N. Korea's Kim visits factory in China
North Korean leader Kim Jong-Il visited a factory in northeastern China on Friday as he travelled through the nation which is his cash-strapped country's chief ally, local residents said.
Kim, who travels aboard an armoured train, is in China after holding his first summit with Russian President Dmitry Medvedev in Siberia, where he offered a nuclear concession that was greeted with suspicion by Washington.
The North Korean leader is known for shunning air travel and taking extraordinary security measures, and residents in the Chinese city of Qiqihar where he spent the night said there was a heavy police presence on the streets.

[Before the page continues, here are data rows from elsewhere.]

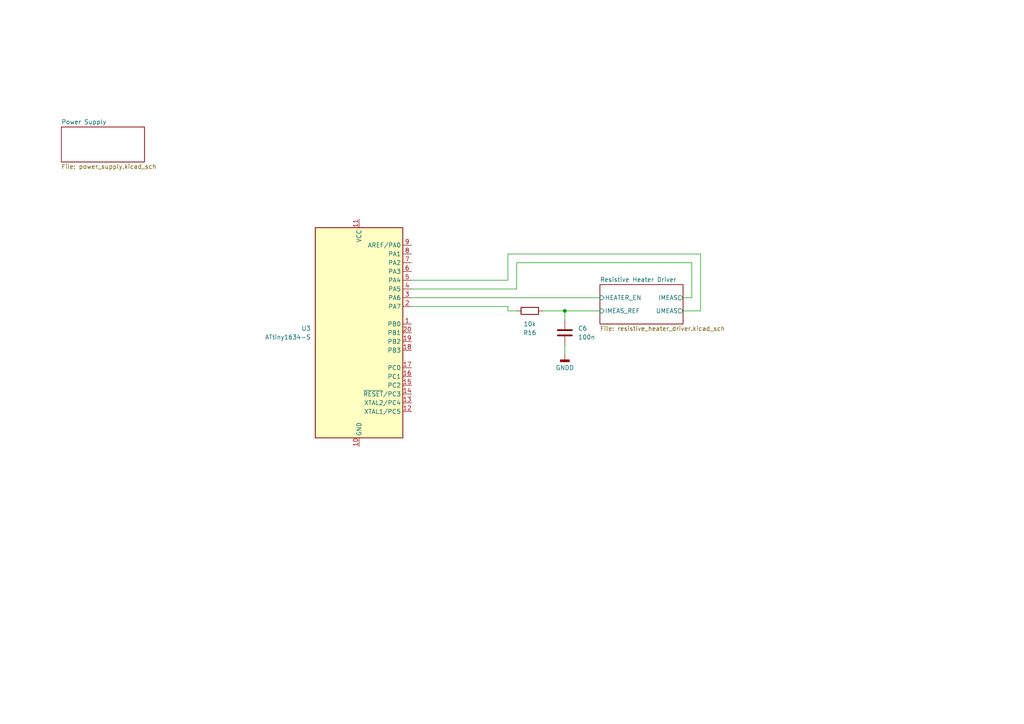
<source format=kicad_sch>
(kicad_sch
	(version 20231120)
	(generator "eeschema")
	(generator_version "8.0")
	(uuid "f35c8304-0b8b-4b8e-8346-cccd4e606bea")
	(paper "A4")
	
	(junction
		(at 163.83 90.17)
		(diameter 0)
		(color 0 0 0 0)
		(uuid "63948bda-d4d7-4b58-ba5e-aa76c92033e3")
	)
	(wire
		(pts
			(xy 163.83 90.17) (xy 163.83 92.71)
		)
		(stroke
			(width 0)
			(type default)
		)
		(uuid "05c077d0-5532-4840-83eb-8750fd997ae8")
	)
	(wire
		(pts
			(xy 203.2 90.17) (xy 198.12 90.17)
		)
		(stroke
			(width 0)
			(type default)
		)
		(uuid "0d90866f-185e-4bf0-abec-783d5164bc29")
	)
	(wire
		(pts
			(xy 147.32 81.28) (xy 147.32 73.66)
		)
		(stroke
			(width 0)
			(type default)
		)
		(uuid "1c8fe159-9870-4021-874e-21066062892d")
	)
	(wire
		(pts
			(xy 149.86 83.82) (xy 149.86 76.2)
		)
		(stroke
			(width 0)
			(type default)
		)
		(uuid "25c5ec58-12cf-403d-bd9a-3fe30f21b8aa")
	)
	(wire
		(pts
			(xy 147.32 90.17) (xy 147.32 88.9)
		)
		(stroke
			(width 0)
			(type default)
		)
		(uuid "269b2ee8-ac67-4a21-a864-4f9323e567be")
	)
	(wire
		(pts
			(xy 147.32 88.9) (xy 119.38 88.9)
		)
		(stroke
			(width 0)
			(type default)
		)
		(uuid "56f5e300-78e3-4c04-aeaa-4a9edc895c21")
	)
	(wire
		(pts
			(xy 119.38 86.36) (xy 173.99 86.36)
		)
		(stroke
			(width 0)
			(type default)
		)
		(uuid "59e2af29-cb1e-4805-9625-5bdfe6c78cd1")
	)
	(wire
		(pts
			(xy 147.32 90.17) (xy 149.86 90.17)
		)
		(stroke
			(width 0)
			(type default)
		)
		(uuid "5a3a507a-083d-4e32-806b-a4752ccfecff")
	)
	(wire
		(pts
			(xy 157.48 90.17) (xy 163.83 90.17)
		)
		(stroke
			(width 0)
			(type default)
		)
		(uuid "607baf51-4b88-4c3d-8b13-19195806dd42")
	)
	(wire
		(pts
			(xy 200.66 76.2) (xy 200.66 86.36)
		)
		(stroke
			(width 0)
			(type default)
		)
		(uuid "7762d674-3d73-4267-864c-2eb903ae9648")
	)
	(wire
		(pts
			(xy 149.86 76.2) (xy 200.66 76.2)
		)
		(stroke
			(width 0)
			(type default)
		)
		(uuid "7aeee6e9-a669-4717-9bec-7949102e594d")
	)
	(wire
		(pts
			(xy 163.83 100.33) (xy 163.83 102.87)
		)
		(stroke
			(width 0)
			(type default)
		)
		(uuid "7d7da3e8-3b9c-4d6a-a3f3-96182af11329")
	)
	(wire
		(pts
			(xy 198.12 86.36) (xy 200.66 86.36)
		)
		(stroke
			(width 0)
			(type default)
		)
		(uuid "82a75bbb-ba2b-42c2-8bb0-967f405242c4")
	)
	(wire
		(pts
			(xy 119.38 83.82) (xy 149.86 83.82)
		)
		(stroke
			(width 0)
			(type default)
		)
		(uuid "844fd83d-c03b-4e32-b3cb-4c3da63b4088")
	)
	(wire
		(pts
			(xy 147.32 73.66) (xy 203.2 73.66)
		)
		(stroke
			(width 0)
			(type default)
		)
		(uuid "9fc013dd-850c-4657-b087-f9d268f69bb7")
	)
	(wire
		(pts
			(xy 203.2 73.66) (xy 203.2 90.17)
		)
		(stroke
			(width 0)
			(type default)
		)
		(uuid "d78055bd-7c56-4544-aec0-cd75e0c52ef4")
	)
	(wire
		(pts
			(xy 147.32 81.28) (xy 119.38 81.28)
		)
		(stroke
			(width 0)
			(type default)
		)
		(uuid "df05c1a9-49e9-4a6c-ad0b-03bc62795d57")
	)
	(wire
		(pts
			(xy 163.83 90.17) (xy 173.99 90.17)
		)
		(stroke
			(width 0)
			(type default)
		)
		(uuid "f46ee84b-9df5-4db3-aa83-46b9257630f7")
	)
	(symbol
		(lib_id "MCU_Microchip_ATtiny:ATtiny1634-S")
		(at 104.14 96.52 0)
		(unit 1)
		(exclude_from_sim no)
		(in_bom yes)
		(on_board yes)
		(dnp no)
		(fields_autoplaced yes)
		(uuid "0d556844-0fed-42fe-a2f5-e86f5128dcdd")
		(property "Reference" "U3"
			(at 90.17 95.2499 0)
			(effects
				(font
					(size 1.27 1.27)
				)
				(justify right)
			)
		)
		(property "Value" "ATtiny1634-S"
			(at 90.17 97.7899 0)
			(effects
				(font
					(size 1.27 1.27)
				)
				(justify right)
			)
		)
		(property "Footprint" "Package_SO:SOIC-20W_7.5x12.8mm_P1.27mm"
			(at 104.14 96.52 0)
			(effects
				(font
					(size 1.27 1.27)
					(italic yes)
				)
				(hide yes)
			)
		)
		(property "Datasheet" "http://ww1.microchip.com/downloads/en/DeviceDoc/Atmel-8303-8-bit-AVR-Microcontroller-tinyAVR-ATtiny1634_Datasheet.pdf"
			(at 104.14 96.52 0)
			(effects
				(font
					(size 1.27 1.27)
				)
				(hide yes)
			)
		)
		(property "Description" "12MHz, 16kB Flash, 1kB SRAM, 256B EEPROM, ADC, ACI, debugWIRE, SOIC-20"
			(at 104.14 96.52 0)
			(effects
				(font
					(size 1.27 1.27)
				)
				(hide yes)
			)
		)
		(pin "1"
			(uuid "75a26827-afe3-49be-9747-d214504e9260")
		)
		(pin "10"
			(uuid "87a47f0c-7183-43d1-b705-21c08201a378")
		)
		(pin "11"
			(uuid "559c22dd-2e76-4bde-abfd-39ee0aae93b9")
		)
		(pin "12"
			(uuid "75650644-9935-48e6-854e-5cc32ab44912")
		)
		(pin "13"
			(uuid "98f55045-43e0-4a17-9402-6ee515bf5732")
		)
		(pin "14"
			(uuid "ac8ed38e-67ee-4908-b2de-f30e9fa3d5df")
		)
		(pin "15"
			(uuid "42867cb9-b18a-4ae6-8995-cff999ea8199")
		)
		(pin "16"
			(uuid "17ec5682-681c-49fd-a99c-0c5ab3920f6b")
		)
		(pin "17"
			(uuid "c2c3f666-aba8-4132-b66c-f5466b0819c9")
		)
		(pin "18"
			(uuid "a24290b3-07e9-44e4-8157-17074be9f8a1")
		)
		(pin "19"
			(uuid "eabb50a1-d6e8-48d0-8c66-75895ac33a5a")
		)
		(pin "2"
			(uuid "34671270-2615-46e8-8c87-d8583ce89162")
		)
		(pin "20"
			(uuid "a2c9afd1-c72d-4825-b6b5-6d647962aea7")
		)
		(pin "3"
			(uuid "8a10a287-ccb6-41fe-95cc-f6f4132871fa")
		)
		(pin "4"
			(uuid "ba075b45-c5e8-4158-b7b7-31ed8d3f9775")
		)
		(pin "5"
			(uuid "1a129afb-8752-4ab5-97b7-af1562c9c4cf")
		)
		(pin "6"
			(uuid "a5f4f6cd-8235-4c8b-a3d4-235861fe1f87")
		)
		(pin "7"
			(uuid "7e308b69-5571-4788-8946-dcd2506855b0")
		)
		(pin "8"
			(uuid "1798f9b7-0583-40a4-9686-60b7e617d3b7")
		)
		(pin "9"
			(uuid "b3fb53e4-1b93-4355-97c4-782fb2d546de")
		)
		(instances
			(project "driver"
				(path "/f35c8304-0b8b-4b8e-8346-cccd4e606bea"
					(reference "U3")
					(unit 1)
				)
			)
		)
	)
	(symbol
		(lib_id "Device:C")
		(at 163.83 96.52 0)
		(unit 1)
		(exclude_from_sim no)
		(in_bom yes)
		(on_board yes)
		(dnp no)
		(fields_autoplaced yes)
		(uuid "ab4ccd60-65f7-4174-9554-669cf81ab9a8")
		(property "Reference" "C6"
			(at 167.64 95.2499 0)
			(effects
				(font
					(size 1.27 1.27)
				)
				(justify left)
			)
		)
		(property "Value" "100n"
			(at 167.64 97.7899 0)
			(effects
				(font
					(size 1.27 1.27)
				)
				(justify left)
			)
		)
		(property "Footprint" ""
			(at 164.7952 100.33 0)
			(effects
				(font
					(size 1.27 1.27)
				)
				(hide yes)
			)
		)
		(property "Datasheet" "~"
			(at 163.83 96.52 0)
			(effects
				(font
					(size 1.27 1.27)
				)
				(hide yes)
			)
		)
		(property "Description" "Unpolarized capacitor"
			(at 163.83 96.52 0)
			(effects
				(font
					(size 1.27 1.27)
				)
				(hide yes)
			)
		)
		(pin "2"
			(uuid "846e778d-ea5f-41cf-8440-13fbc833eca2")
		)
		(pin "1"
			(uuid "4520e050-1906-4bf0-8af3-02284eb951c3")
		)
		(instances
			(project "driver"
				(path "/f35c8304-0b8b-4b8e-8346-cccd4e606bea"
					(reference "C6")
					(unit 1)
				)
			)
		)
	)
	(symbol
		(lib_id "power:GNDD")
		(at 163.83 102.87 0)
		(unit 1)
		(exclude_from_sim no)
		(in_bom yes)
		(on_board yes)
		(dnp no)
		(fields_autoplaced yes)
		(uuid "bfa144ef-6919-4845-8ab3-9d8ef57fba02")
		(property "Reference" "#PWR018"
			(at 163.83 109.22 0)
			(effects
				(font
					(size 1.27 1.27)
				)
				(hide yes)
			)
		)
		(property "Value" "GNDD"
			(at 163.83 106.68 0)
			(effects
				(font
					(size 1.27 1.27)
				)
			)
		)
		(property "Footprint" ""
			(at 163.83 102.87 0)
			(effects
				(font
					(size 1.27 1.27)
				)
				(hide yes)
			)
		)
		(property "Datasheet" ""
			(at 163.83 102.87 0)
			(effects
				(font
					(size 1.27 1.27)
				)
				(hide yes)
			)
		)
		(property "Description" "Power symbol creates a global label with name \"GNDD\" , digital ground"
			(at 163.83 102.87 0)
			(effects
				(font
					(size 1.27 1.27)
				)
				(hide yes)
			)
		)
		(pin "1"
			(uuid "533a432c-4fac-4726-ada2-f2c7d1bb25ff")
		)
		(instances
			(project "driver"
				(path "/f35c8304-0b8b-4b8e-8346-cccd4e606bea"
					(reference "#PWR018")
					(unit 1)
				)
			)
		)
	)
	(symbol
		(lib_id "Device:R")
		(at 153.67 90.17 270)
		(unit 1)
		(exclude_from_sim no)
		(in_bom yes)
		(on_board yes)
		(dnp no)
		(uuid "fafb073e-f78f-4340-ad71-cd6823a390b8")
		(property "Reference" "R16"
			(at 153.67 96.52 90)
			(effects
				(font
					(size 1.27 1.27)
				)
			)
		)
		(property "Value" "10k"
			(at 153.67 93.98 90)
			(effects
				(font
					(size 1.27 1.27)
				)
			)
		)
		(property "Footprint" ""
			(at 153.67 88.392 90)
			(effects
				(font
					(size 1.27 1.27)
				)
				(hide yes)
			)
		)
		(property "Datasheet" "~"
			(at 153.67 90.17 0)
			(effects
				(font
					(size 1.27 1.27)
				)
				(hide yes)
			)
		)
		(property "Description" "Resistor"
			(at 153.67 90.17 0)
			(effects
				(font
					(size 1.27 1.27)
				)
				(hide yes)
			)
		)
		(pin "1"
			(uuid "f7b5508d-5d7b-45d1-83c2-4aca1f70d7df")
		)
		(pin "2"
			(uuid "580e92a7-d631-4c92-99bb-5e2d21bddd07")
		)
		(instances
			(project "driver"
				(path "/f35c8304-0b8b-4b8e-8346-cccd4e606bea"
					(reference "R16")
					(unit 1)
				)
			)
		)
	)
	(sheet
		(at 173.99 82.55)
		(size 24.13 11.43)
		(fields_autoplaced yes)
		(stroke
			(width 0.1524)
			(type solid)
		)
		(fill
			(color 0 0 0 0.0000)
		)
		(uuid "0a057354-1cd4-47c0-a91a-b257a92040ee")
		(property "Sheetname" "Resistive Heater Driver"
			(at 173.99 81.8384 0)
			(effects
				(font
					(size 1.27 1.27)
				)
				(justify left bottom)
			)
		)
		(property "Sheetfile" "resistive_heater_driver.kicad_sch"
			(at 173.99 94.5646 0)
			(effects
				(font
					(size 1.27 1.27)
				)
				(justify left top)
			)
		)
		(pin "HEATER_EN" input
			(at 173.99 86.36 180)
			(effects
				(font
					(size 1.27 1.27)
				)
				(justify left)
			)
			(uuid "48854809-35e5-4a1d-9cce-9847e3f79811")
		)
		(pin "IMEAS" output
			(at 198.12 86.36 0)
			(effects
				(font
					(size 1.27 1.27)
				)
				(justify right)
			)
			(uuid "4554b65a-80d9-4a0e-b839-e90348665758")
		)
		(pin "IMEAS_REF" input
			(at 173.99 90.17 180)
			(effects
				(font
					(size 1.27 1.27)
				)
				(justify left)
			)
			(uuid "43a349cb-b918-42a5-a3fe-e49c274455d5")
		)
		(pin "UMEAS" output
			(at 198.12 90.17 0)
			(effects
				(font
					(size 1.27 1.27)
				)
				(justify right)
			)
			(uuid "c58667b2-3a21-4650-8567-93d5c86a4560")
		)
		(instances
			(project "driver"
				(path "/f35c8304-0b8b-4b8e-8346-cccd4e606bea"
					(page "2")
				)
			)
		)
	)
	(sheet
		(at 17.78 36.83)
		(size 24.13 10.16)
		(fields_autoplaced yes)
		(stroke
			(width 0.1524)
			(type solid)
		)
		(fill
			(color 0 0 0 0.0000)
		)
		(uuid "e5457f8e-4b84-47f9-b3e9-8be919c43c4c")
		(property "Sheetname" "Power Supply"
			(at 17.78 36.1184 0)
			(effects
				(font
					(size 1.27 1.27)
				)
				(justify left bottom)
			)
		)
		(property "Sheetfile" "power_supply.kicad_sch"
			(at 17.78 47.5746 0)
			(effects
				(font
					(size 1.27 1.27)
				)
				(justify left top)
			)
		)
		(instances
			(project "driver"
				(path "/f35c8304-0b8b-4b8e-8346-cccd4e606bea"
					(page "3")
				)
			)
		)
	)
	(sheet_instances
		(path "/"
			(page "1")
		)
	)
)
</source>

"I couldn't say how many there were, but it seemed as though the city's entire police force were on the streets," one local resident told AFP by telephone on condition of anonymity.
"He has just left, and the police have gone."

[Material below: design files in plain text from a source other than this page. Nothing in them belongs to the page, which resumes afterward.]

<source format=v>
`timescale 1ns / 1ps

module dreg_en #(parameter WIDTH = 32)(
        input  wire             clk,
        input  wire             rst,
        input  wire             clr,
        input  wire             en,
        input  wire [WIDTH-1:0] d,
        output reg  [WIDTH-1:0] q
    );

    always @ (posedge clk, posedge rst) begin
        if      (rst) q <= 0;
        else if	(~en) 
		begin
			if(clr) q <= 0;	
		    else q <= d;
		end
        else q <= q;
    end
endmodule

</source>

A woman who answered the phone at a machinery factory in the city, in northeastern China's Heilongjiang province, said Kim spent around half an hour visiting the plant and speaking to officials.
The source, who did not give her name, said Kim left at around 10:00 am (0200 GMT).
Beijing has declined to say whether Kim is on an official visit, or just passing through on his way back from Russia.
Previous visits by Kim to China have been shrouded in secrecy and only officially confirmed by either side after his departure.
State news agency Xinhua said Kim crossed into China by train at the border city of Manzhouli on Thursday.
It is his first visit since May, when he told China he remained committed to the denuclearisation of the Korean peninsula, and follows a Kremlin announcement that North Korea was ready to resume dialogue without preconditions.
The United States and South Korea -- who along with China and Japan make up the other six countries involved in the process -- dismissed the proposal as nothing new.
One Chinese user of the Twitter-like service Weibo who called himself Liu Bohui posted a message online reporting that Kim Jong Il's visit to Qiqihar had caused traffic chaos.
"The whole of Qiqihar is a traffic jam," Liu wrote. "I'm stopped in the road. This is the biggest traffic in Qiqihar I've ever been caught in."